They are all very nice, and any knit picking here is just that:

1: Too contrasty. You have blown hilights and plugged shadows. I am not crazy about the framing, and I wish I could see more of the pen to get an idea of what the child id doing. Excellent capture of that peaceful intent play you get at this age, and seem to loose in a couple years.

2: I really don't like the blown hilights in this one, but DOF is great. It appears that the hot hilights were created in post, which makes the transition from the child's profile to the background harsh and uninviting.

3: Shadows very plugged up, to the point that the neck and chin blend into the torso. I am very much not a fan of the background here; seems "boxed in" rather than framed. Blown hilights in the arm and hair, but not terrible. If data is present, perhaps mask in the hilights in the wrist area.


----------



## manaheim (Jan 25, 2012)

The_Traveler said:


> manaheim said:
> 
> 
> > Don't let TPF rattle you.  This place is a double edged sword.  People without a clue speak just as loudly as those with one.  It's hard to judge who is who.  You'll notice I'm not placing myself in either category here.  I'm honestly still not sure which bucket I belong in.
> ...



  The floor recognizes The (Potentially Abusive) Traveller...


----------



## The_Traveler (Jan 25, 2012)

manaheim said:


> The_Traveler said:
> 
> 
> > manaheim said:
> ...



"Raymond Shaw is the kindest, bravest, warmest, most wonderful human being I've ever known in my life. "
                                                          (Manchurian Candidate -  1962)


----------



## thelittlewhimsy (Jan 26, 2012)

EIngerson said:


> I wouldn't second guess yourself at all. I'm really loving the framing of all three.

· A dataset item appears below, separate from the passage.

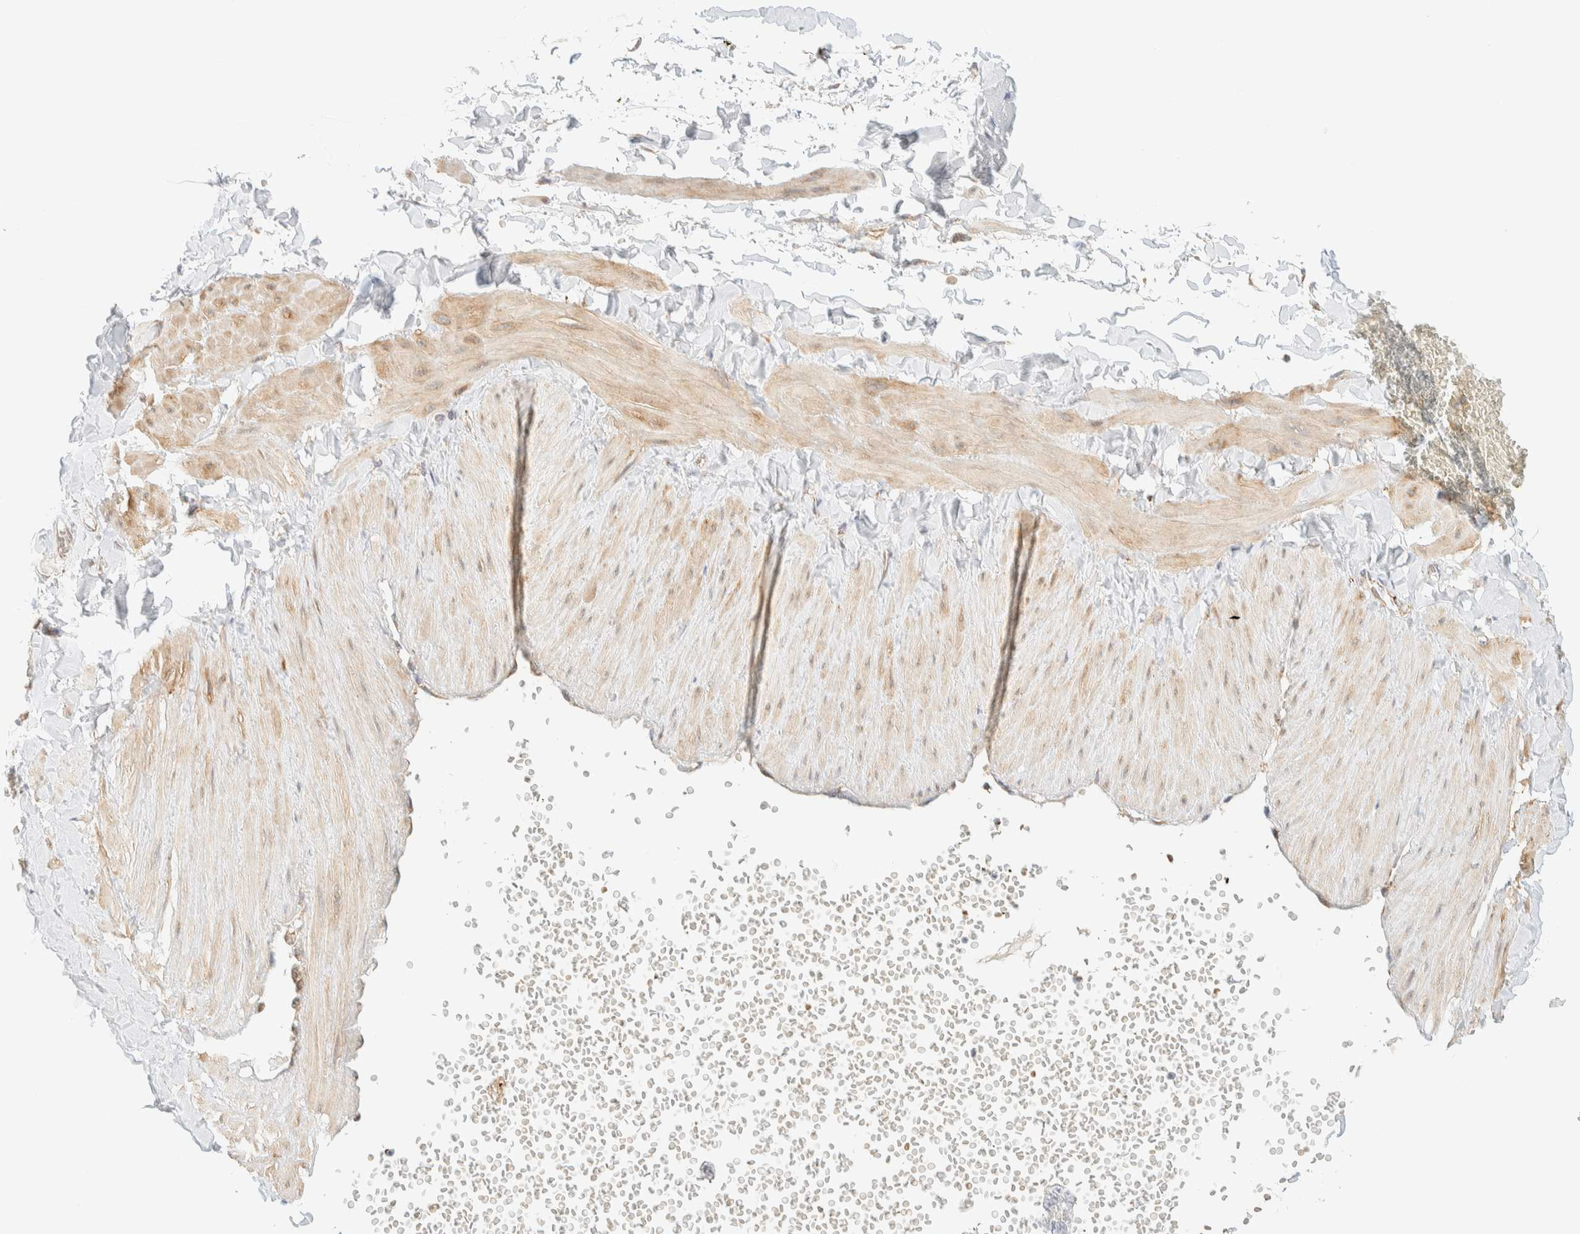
{"staining": {"intensity": "negative", "quantity": "none", "location": "none"}, "tissue": "soft tissue", "cell_type": "Chondrocytes", "image_type": "normal", "snomed": [{"axis": "morphology", "description": "Normal tissue, NOS"}, {"axis": "topography", "description": "Adipose tissue"}, {"axis": "topography", "description": "Vascular tissue"}, {"axis": "topography", "description": "Peripheral nerve tissue"}], "caption": "Immunohistochemical staining of normal soft tissue reveals no significant positivity in chondrocytes. (DAB (3,3'-diaminobenzidine) IHC, high magnification).", "gene": "PPM1K", "patient": {"sex": "male", "age": 25}}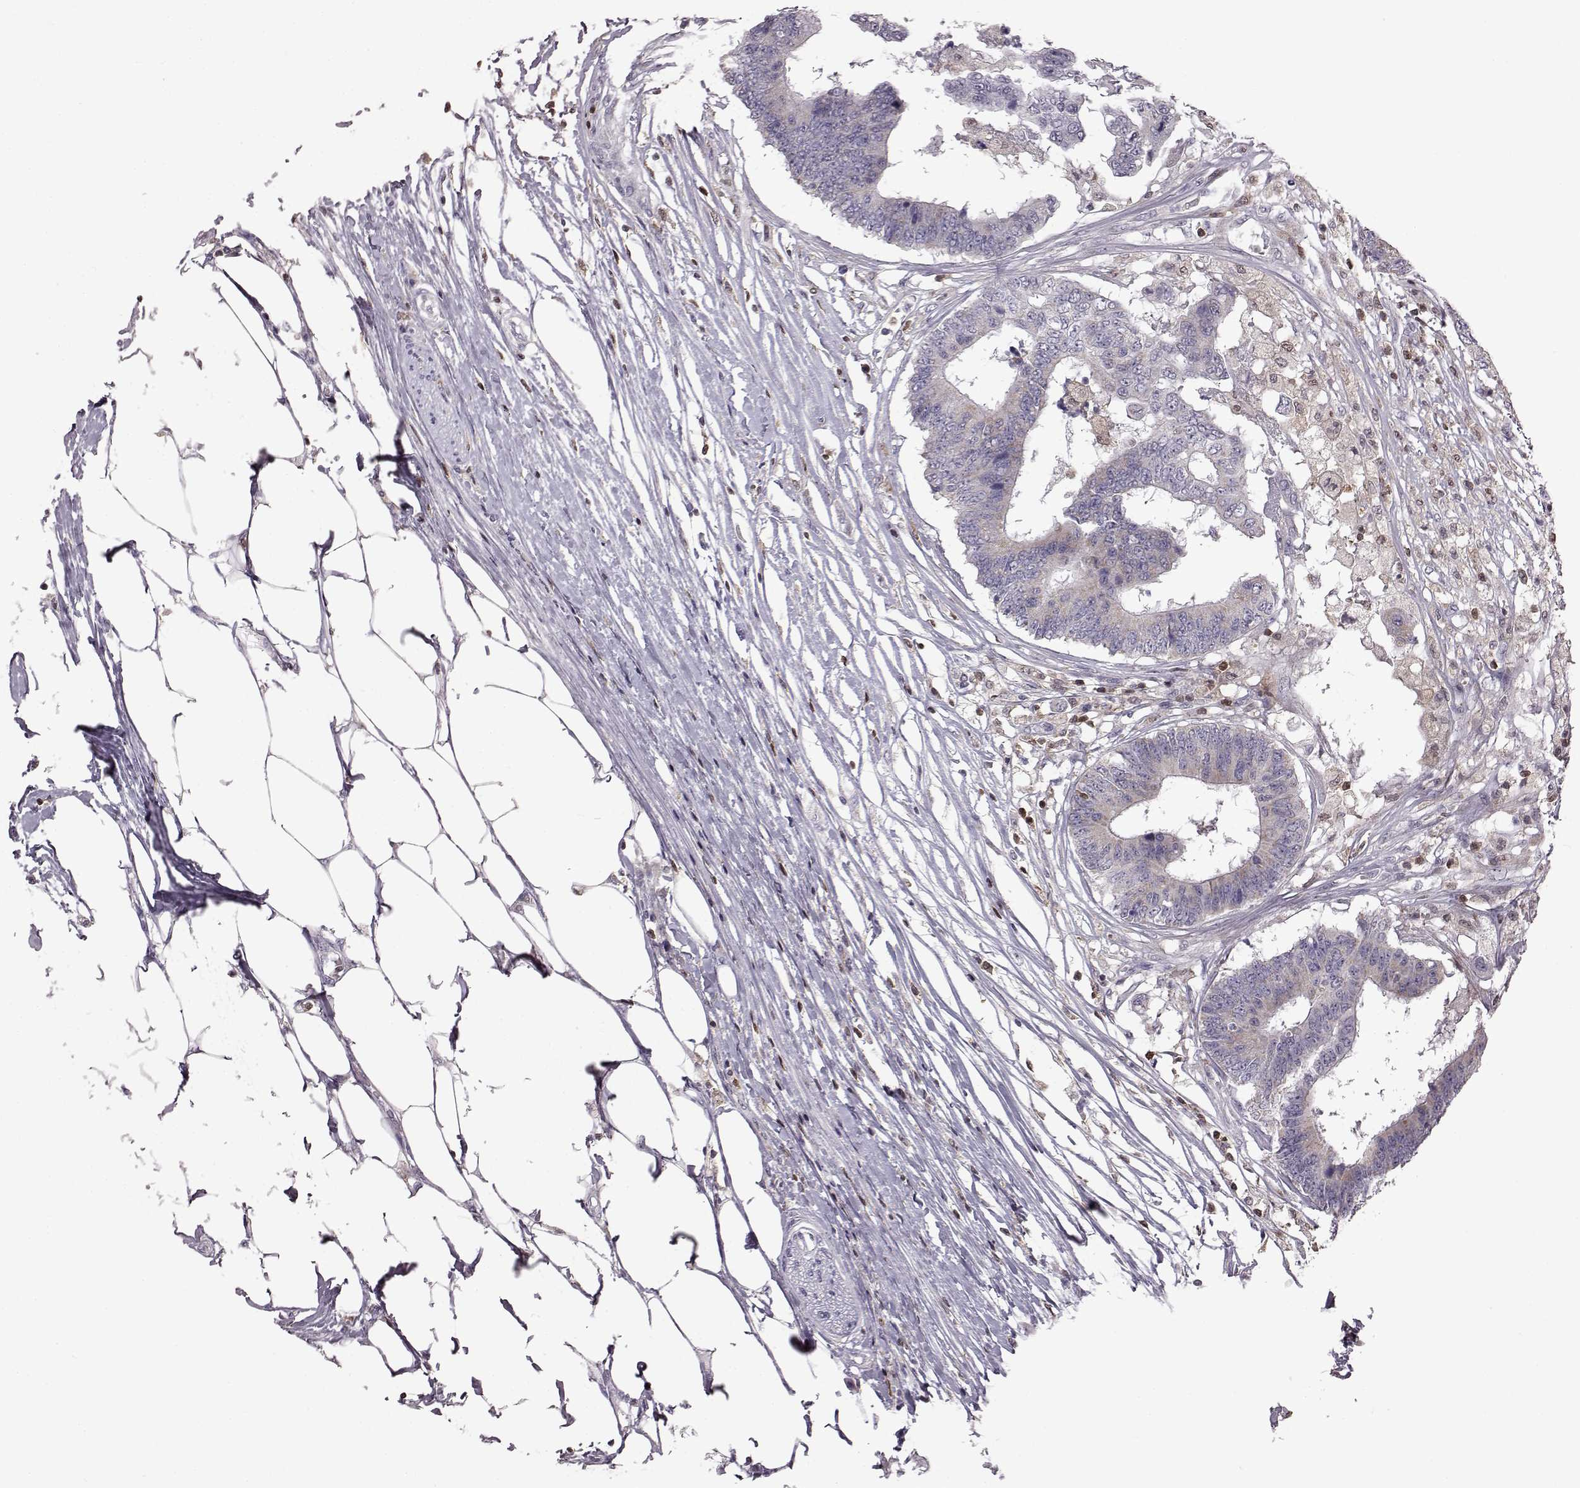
{"staining": {"intensity": "negative", "quantity": "none", "location": "none"}, "tissue": "colorectal cancer", "cell_type": "Tumor cells", "image_type": "cancer", "snomed": [{"axis": "morphology", "description": "Adenocarcinoma, NOS"}, {"axis": "topography", "description": "Colon"}], "caption": "Histopathology image shows no protein positivity in tumor cells of colorectal cancer (adenocarcinoma) tissue.", "gene": "DOK2", "patient": {"sex": "female", "age": 48}}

Thanks Eric, really nice words!


----------



## thelittlewhimsy (Jan 26, 2012)

The_Traveler said:


> thelittlewhimsy said:
> 
> 
> > After reading through posts on this forum, I'm second guessing my abilities- did I just get lucky? Did I intuitively know what to do? It's been so long since I shot, who knows, but I'm getting back into the re-learning the technicals again- but these pics are definitely what I needed to find my love for taking pictures again
> ...



Definitely! There's certainly something to be said about quality over quantity, right? My goal this year to consistently produce shots that connect, not just shoot to shoot. I think in the only time and practice, and patience will tell


----------



## thelittlewhimsy (Jan 26, 2012)

manaheim said:


> thelittlewhimsy said:
> 
> 
> 
> ...



Ha- you too? I wouldn't even dare label myself at this point either.


----------



## thelittlewhimsy (Jan 26, 2012)

unpopular said:


> They are all very nice, and any knit picking here is just that:
> 
> 1: Too contrasty. You have blown hilights and plugged shadows. I am not crazy about the framing, and I wish I could see more of the pen to get an idea of what the child id doing. Excellent capture of that peaceful intent play you get at this age, and seem to loose in a couple years.
> 
> ...



Thanks for the C&C! My only disagreement is probably the framing (except on the 3rd- my bad) but otherwise, my framing was intentionally on him and his emotion. 

Thinking about it, I did my initial adjustments in camera raw, and I'm wondering if I screwed something up in post production..... I'm gonna go back, re-process the raw file, and post it back for your thoughts!


----------



## thelittlewhimsy (Jan 26, 2012)

Are these any better? I realized today that when I initially processed them in ACR, I didn't bump down the +50 contrast that always comes up, so I bumped that down, and used recovery


----------



## MTVision (Jan 26, 2012)

thelittlewhimsy said:
			
		

> Are these any better? I realized today that when I initially processed them in ACR, I didn't bump down the +50 contrast that always comes up, so I bumped that down, and used recovery



I'm on my phone - so no comments in the image. But in ACR - if you want all the sliders to be at 0 when you open an image you can do it. Just set everything to 0 (or whatever you want) then go to the preset tab, click on the little corner thingie so the drop down menu comes up. Choose save new camera raw defaults. That way you can choose exactly what you want everything to be depending on the image.


----------



## thelittlewhimsy (Jan 28, 2012)

MTVision said:


> thelittlewhimsy said:
> 
> 
> 
> ...




Good to know, I'm so doing this!


----------